Whilst the grocery barons are keen that we should be able to sample some goods, however far out of season they may be here on the outskirts of Europe – for others, they seem rather less keen to offer choice.  Strawberries they will ship from the furthest flung reaches of this planet, but gooseberries not so much – I presume this reflects the rather limited international appeal of the gooseberry (though it is indigenous from here to the Himalayas, so many cultures should have had the opportunity to sample its deliciousness).  Perhaps, like another favourite of mine – rhubarb – it is considered too tart by a world locked in the saccharine embrace of enamel’s enemy, sugar.

Sadly, cheese is another area where the range on offer in most supermarkets does rather disappoint.  Beyond a dozen or so staples, the choices are quickly exhausted – though I have noticed that most do offer cheddar from a a growing number of ex-colonies, which I think they may have mistaken for offering a broad range of cheeses.  Cheddar is also pretty much the only cheese offered in a range of strengths – from the utterly tasteless to, what I believe our cousins from down-under would call, biting.  True biting cheese would obviate the need for the mousetrap, the lure itself would be sufficient unto the entire task, but I suspect only exists in the imagination of the more outré geneticist (and, as it transpires, yours truly).  Talk of which reminds me of the hot dog, the only dog which feeds the hand that bites it – but I digress.

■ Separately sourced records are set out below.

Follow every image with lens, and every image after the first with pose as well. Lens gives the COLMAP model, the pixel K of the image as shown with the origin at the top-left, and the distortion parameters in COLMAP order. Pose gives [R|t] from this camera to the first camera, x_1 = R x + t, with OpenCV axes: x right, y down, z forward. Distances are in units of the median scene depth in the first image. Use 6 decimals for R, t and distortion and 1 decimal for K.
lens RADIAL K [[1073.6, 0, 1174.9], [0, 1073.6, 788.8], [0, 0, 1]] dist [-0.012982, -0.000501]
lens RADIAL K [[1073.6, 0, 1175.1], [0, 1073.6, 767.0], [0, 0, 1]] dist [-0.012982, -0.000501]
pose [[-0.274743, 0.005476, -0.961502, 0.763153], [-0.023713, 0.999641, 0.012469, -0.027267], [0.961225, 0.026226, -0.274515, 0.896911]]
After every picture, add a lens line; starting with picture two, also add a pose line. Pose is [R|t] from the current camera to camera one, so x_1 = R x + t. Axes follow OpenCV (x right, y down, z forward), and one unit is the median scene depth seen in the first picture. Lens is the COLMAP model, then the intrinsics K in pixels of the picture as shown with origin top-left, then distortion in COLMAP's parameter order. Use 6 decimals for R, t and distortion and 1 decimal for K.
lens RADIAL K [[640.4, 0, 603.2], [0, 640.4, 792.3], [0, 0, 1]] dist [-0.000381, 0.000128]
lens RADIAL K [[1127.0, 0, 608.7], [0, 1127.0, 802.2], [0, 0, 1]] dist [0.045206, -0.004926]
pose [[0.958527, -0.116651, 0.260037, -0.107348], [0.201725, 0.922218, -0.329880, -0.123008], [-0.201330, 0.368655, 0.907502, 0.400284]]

Today, I strayed from my usual supermarket of choice and used a branch of Mr Sainsbury’s emporium to acquire some victuals.  Whilst searching the store for various products, I passed the cheese department – which was rather curiously segregated.  I first notice a section tagged as ‘healthier cheeses’ – but failed to find the complementary ‘unhealthy cheeses’ or ‘less healthy cheeses’ counter.  Instead, the remaining cheeses were divided between ‘sliced and grated cheese’ and ‘recipe cheeses’.  I presume that the process of slicing or grating must render cheese less wholesome in some way – it certainly renders it less whole.  As to what a ‘recipe cheese’ might be, I’m sorry I haven’t a clue (quick plug there for Radio 4’s finest).  Mr Collins (my semantic arbiter) offers three meanings for ‘recipe’ – two of which could be boiled down to the idea of a method and the third of which is a medical prescription.  Whilst, I love the idea of cheese on prescription, it often makes me feel better, I really can’t see it happening given current belt-tightening in the NHS.  I wonder if perhaps ‘recipe cheese’ is an analogue of ‘cooking sherry’ or ‘cooking chocolate’ – foodstuffs you would not want to consume in their own right, but which are fine for putting into a cooked dish.  If so, this seems to be setting very low expectations for the quality of a good third of their cheese department.  (It does get worse: whilst researching this ‘article’ using their website, I found that this same supermarket under the heading of British Regional Cheeses offers up that most well-known of varieties, ‘Red Cheese’).

Generally, I do not buy my cheese from a supermarket – preferring instead to purchase it from my local butcher.  They don’t have a bad range for a village butcher – and despite being mostly vegetarian (though, I do classify fish and anything lacking a backbone as a vegetable), I feel it is very important to support my local butcher.  I suspect I am, by a long way, their most valuable vegetarian customer – especially as I also buy all of my eggs and honey there (I have nothing against animal exploitation, per se) and my oil (of the eating as opposed to the lubricatory variety), in whose production, so far as I know, no animals are harmed – though, as previously mentioned some are deprived of their perches.

So, brie good to yourself!  Discover gouda have more fun! (some Dutch pronunciation may be required).   Y fenni opportunity presents itself, try something new from the world of cheese – and not just cheddar from a new country!   You won’t raclette it!